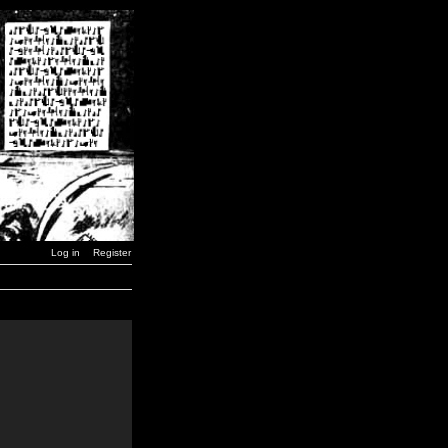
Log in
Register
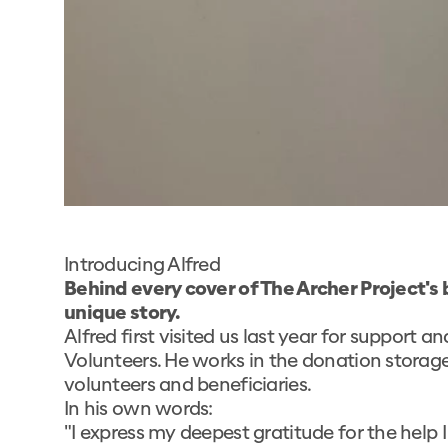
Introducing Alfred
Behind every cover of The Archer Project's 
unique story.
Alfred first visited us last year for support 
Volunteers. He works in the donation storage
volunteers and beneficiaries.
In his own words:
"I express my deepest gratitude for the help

* * *

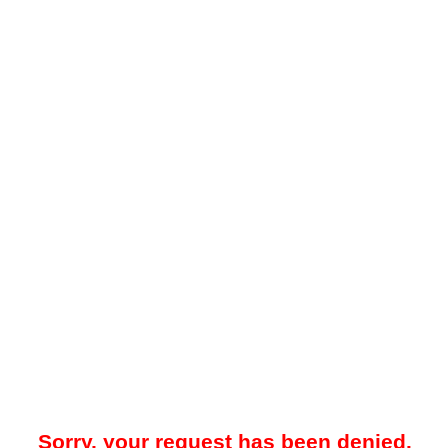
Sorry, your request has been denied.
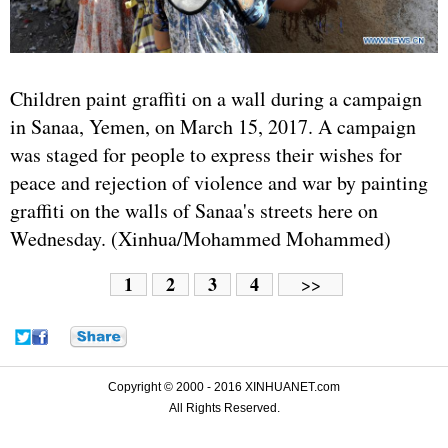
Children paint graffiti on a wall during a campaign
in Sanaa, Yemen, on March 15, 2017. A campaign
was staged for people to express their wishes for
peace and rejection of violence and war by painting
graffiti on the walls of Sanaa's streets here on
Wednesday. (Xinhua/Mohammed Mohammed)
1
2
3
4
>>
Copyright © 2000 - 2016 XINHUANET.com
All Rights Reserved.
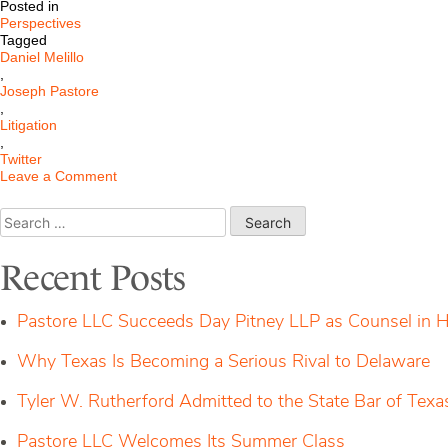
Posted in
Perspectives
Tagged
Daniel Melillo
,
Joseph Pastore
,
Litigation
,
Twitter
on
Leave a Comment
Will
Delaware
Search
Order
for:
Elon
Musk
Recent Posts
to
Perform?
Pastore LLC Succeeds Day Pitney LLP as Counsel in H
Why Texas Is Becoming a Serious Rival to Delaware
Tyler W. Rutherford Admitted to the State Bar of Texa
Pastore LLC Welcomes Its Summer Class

* * *

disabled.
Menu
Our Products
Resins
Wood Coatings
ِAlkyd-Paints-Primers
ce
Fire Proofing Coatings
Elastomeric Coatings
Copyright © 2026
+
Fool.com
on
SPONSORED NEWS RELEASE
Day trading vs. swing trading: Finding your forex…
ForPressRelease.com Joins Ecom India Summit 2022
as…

Job item — Rewrite the data as a numbered list, skipping any blank lines, from the line with "Introducing Alfred" up to and including the line with "for the help".

Exercise answer —
1. Introducing Alfred
2. Behind every cover of The Archer Project's 
3. unique story.
4. Alfred first visited us last year for support 
5. Volunteers. He works in the donation storage
6. volunteers and beneficiaries.
7. In his own words:
8. "I express my deepest gratitude for the help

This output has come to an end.